I reached out to Vacation Village and put them in touch with Calvin. Calvin paid $6,000 for the Vacation Village timeshare ten years ago. When his health deteriorated, he spoke with a sales agent who advised Calving to convert to points to reduce maintenance fees. Instead, maintenance fees increased. With the unnecessary upgrade, Calvin paid approximately $12,500 for the timeshare and over $20,000 to Nationwide Transfer.
Elder Veteran Fraud is one of the most despicable forms of fraud.
On a side note, I highly recommend Welk Resort. It was one of the first exchanges we made many years ago. For our younger readers, you can learn something about Hollywood memorabilia at Welk Resorts. Our generation grew up listening to Welshman Lawrence Welk and his Champagne Orchestra.
Timeshare provided my family and countless others, generations of wonderful memories. For others, it has caused financial ruin, bankruptcy and the loss of security clearances for active duty service members. “Pitching Heat” is what the industry itself calls the employment of unfair and deceptive sales practices. There have been many lawsuits filed describing the practice.
I listened to an interview with Brittany Garvin on the Weather Channel over the weekend. She was asked what made her volunteer so much of her time. “With my skills, I could not just sit back and do nothing,” Brittany explained. Timeshare has deceived many who possess valuable skills, including a detective who works economic crimes undercover. If you have skills, or just time, to aid with our self-advocacy efforts, contact Inside Timeshare. Join our growing networks of volunteers. As happened for Joseph, one person can make a difference.
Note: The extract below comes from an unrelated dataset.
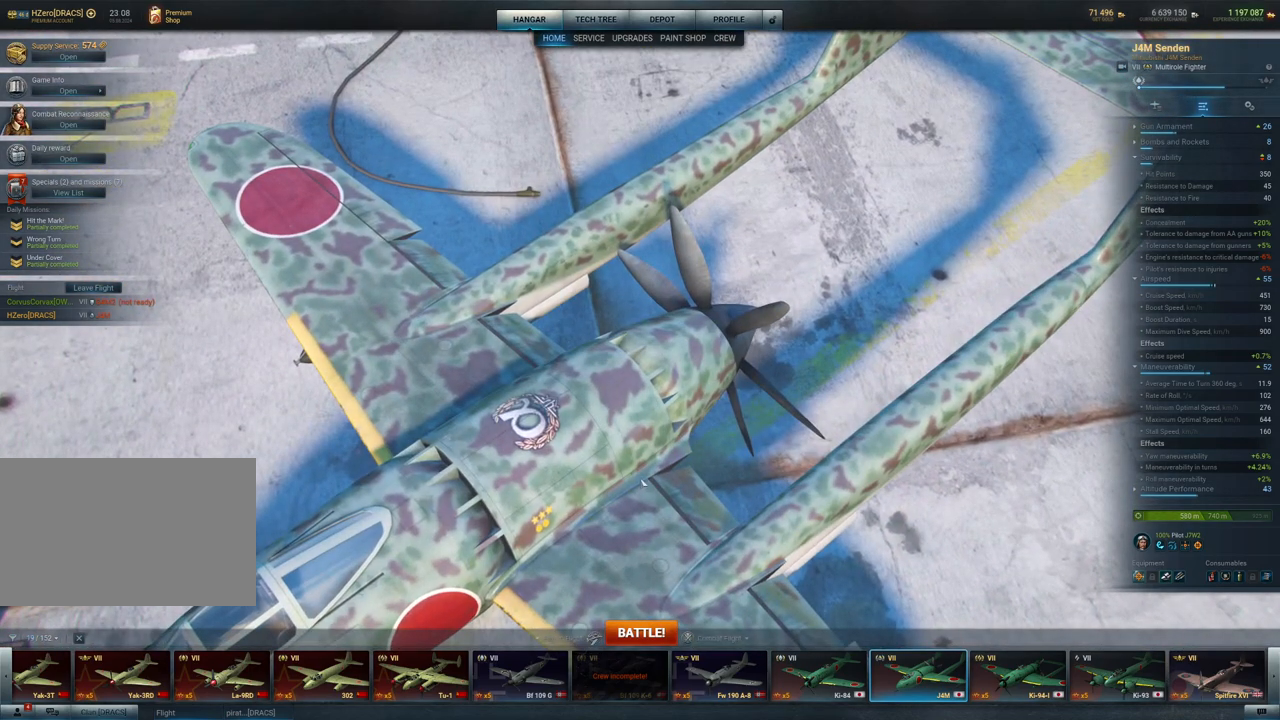
{"keys": [], "mouse": ["left"], "mouse_move": "still", "events": []}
We seek to provide timeshare members with a way to proactively address membership concerns; to advocate for timeshare reform; to obtain greater disclosure from the company; to advocate for a viable secondary market, and to educate prospective buyers.
Thank you Irene for all the help you gave Joseph, it is great when we can publish a story with a happy ending and a timeshare company willing to help, so we must say a very big thank you to Welk Resorts.